A common treatment for non-Hodgkin’s lymphoma is chemotherapy. Chemotherapy uses high doses of chemicals and medications to kill the cancer cells in the body. Unfortunately, chemotherapy cannot distinguish between cancer cells and healthy cells, so many healthy cells are also destroyed during chemotherapy. In most cases, the patient will need to be hospitalized during the chemotherapy treatment and observed for a period of time afterwards for any complications. The drugs used in chemotherapy can be administered orally, intravenously, or as an injection into the spinal column. Although chemotherapy can kill a large number of cancer cells with each treatment, it typically does not kill them all, so additional rounds of chemotherapy may be needed.
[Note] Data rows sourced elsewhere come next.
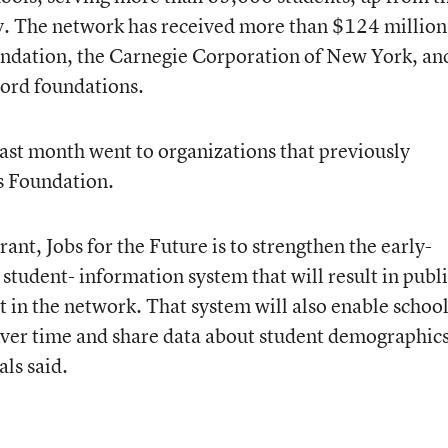
y. The network has received more than $124 million
ndation, the Carnegie Corporation of New York, an
ord foundations.
ast month went to organizations that previously
s Foundation.
grant, Jobs for the Future is to strengthen the early-
 student- information system that will result in publ
 in the network. That system will also enable school
 over time and share data about student demographic
ls said.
Additional treatments for non-Hodgkin’s lymphoma include radiation therapy, biological therapy, and stem cell transplantation. These treatments are used in cases where chemotherapy is either not a viable option or additional treatment is needed to control the condition. All cancer treatments carry a risk of adverse side effects and the side effects that may appear are dependent on the type of treatment administered. In most cases, the side effects from the treatment of non-Hodgkin’s lymphoma are mild and can be easily managed by the patient and the attending physician. The younger the patient is, the better they will be able to tolerate the treatments for non-Hodgkin’s lymphoma and the faster they will recover. The treatments are intended to control the cancer, reduce the effects of the condition, bring the cancer into remission, and in certain cases, may be able to cure the condition.